Control iPhone Display Navigation via Camera Finger-Swipes
Apple’s patent FIG. 2 depicts another use for camera finger-swipes, this time for navigating the iPhones interface. The user holds their iPhone in the palm of their hand so that they could view the display screen 200. To scroll or navigate a handle location or to move the view of the display screen, the user moves their finger over the camera lens, in a direction analogous to the one that they wish to move the handle of the screen. FIG. 2 depicts the user using their index finger to swipe across the camera lens, but depending on the hand that is holding the device (i.e., the right or left hand) and the location of the camera lens, a user may choose to use another finger, such as his middle or ring finger, if it would be more comfortable.
Consider the following example of navigating the display screen. If the user wishes to scroll down on a webpage or text document, then the user would simply move their finger across the camera lens in an upward direction (i.e., towards the top of the screen 200). This would be consistent with moving the page “up” so as to bring a bottom portion of the page into view. To move the page down (and thereby bring a top portion of the page into view), the reverse needs to occur, i.e., the user needs to swipe across the lens in a downward direction. Note that navigation on the display screen (using a finger swipe across the camera lens) need not be limited to straight up and down, but rather could be performed in other or additional directions (e.g. left and right). Now that Apple is introducing “iBook” – think of flipping the page of a book using this method so that you don’t even have to move your hands from the iPhone or future camera based iPad.

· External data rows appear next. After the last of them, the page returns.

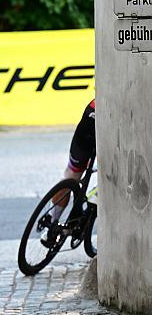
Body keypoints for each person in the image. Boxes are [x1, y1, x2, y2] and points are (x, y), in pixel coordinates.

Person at [41, 99, 96, 246]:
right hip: (90, 130)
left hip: (87, 128)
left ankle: (52, 224)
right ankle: (53, 223)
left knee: (71, 177)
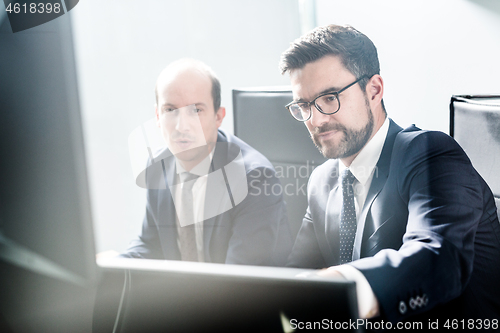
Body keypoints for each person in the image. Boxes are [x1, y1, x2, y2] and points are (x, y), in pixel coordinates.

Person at [280, 24, 500, 325]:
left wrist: (343, 284)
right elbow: (292, 281)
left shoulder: (430, 153)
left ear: (374, 90)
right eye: (303, 105)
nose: (315, 119)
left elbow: (437, 259)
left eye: (330, 98)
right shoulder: (323, 181)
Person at [120, 59, 291, 266]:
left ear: (219, 116)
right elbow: (150, 245)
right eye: (170, 110)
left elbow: (243, 281)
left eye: (196, 110)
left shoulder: (254, 178)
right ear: (157, 116)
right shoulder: (158, 165)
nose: (182, 126)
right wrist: (109, 267)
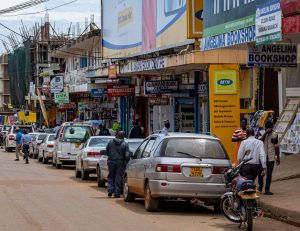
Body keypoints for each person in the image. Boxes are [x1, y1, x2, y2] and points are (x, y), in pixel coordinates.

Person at [258, 121, 280, 195]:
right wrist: (265, 133)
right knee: (261, 173)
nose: (269, 130)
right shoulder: (261, 132)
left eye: (270, 128)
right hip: (262, 157)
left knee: (269, 174)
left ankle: (267, 190)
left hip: (271, 157)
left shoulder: (275, 134)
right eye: (268, 128)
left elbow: (276, 146)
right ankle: (260, 187)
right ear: (266, 128)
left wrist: (278, 157)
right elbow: (260, 141)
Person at [106, 131, 129, 198]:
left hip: (111, 161)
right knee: (118, 177)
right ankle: (117, 193)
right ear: (123, 136)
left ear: (117, 135)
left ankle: (110, 190)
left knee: (111, 176)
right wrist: (127, 162)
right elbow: (127, 155)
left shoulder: (110, 142)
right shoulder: (125, 144)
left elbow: (107, 151)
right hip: (120, 162)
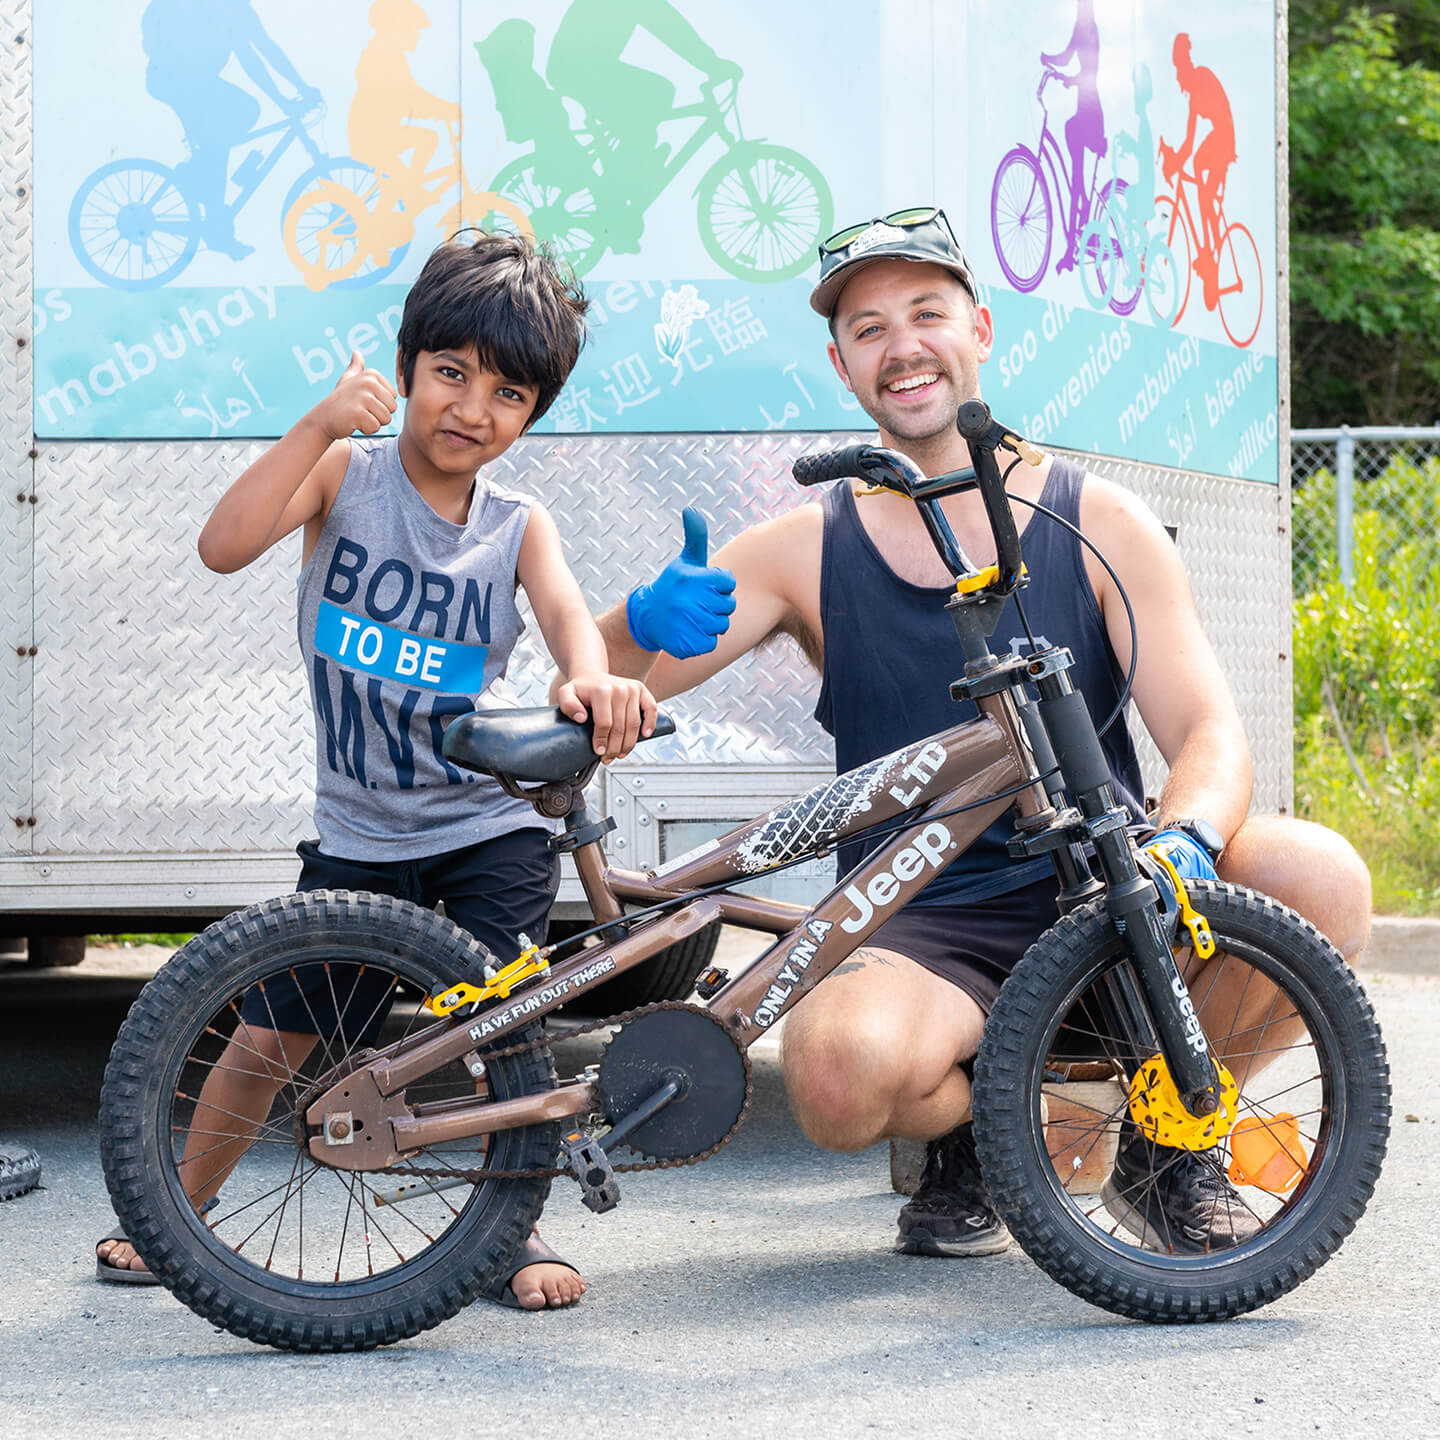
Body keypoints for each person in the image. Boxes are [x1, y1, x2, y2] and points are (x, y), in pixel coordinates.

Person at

In another embodiment, the finger swipe over a camera lens corresponds to the movement of one or more scroll bars for the page on the screen. For example, swiping a finger in the downwards direction would move an up-down scroll bar downwards, resulting in bringing the bottom portion of a page into view. Likewise, swiping a finger in the left or right direction would move a left-right scroll bar in the left or right direction, respectively (causing the left or right portion of the page into view, respectively).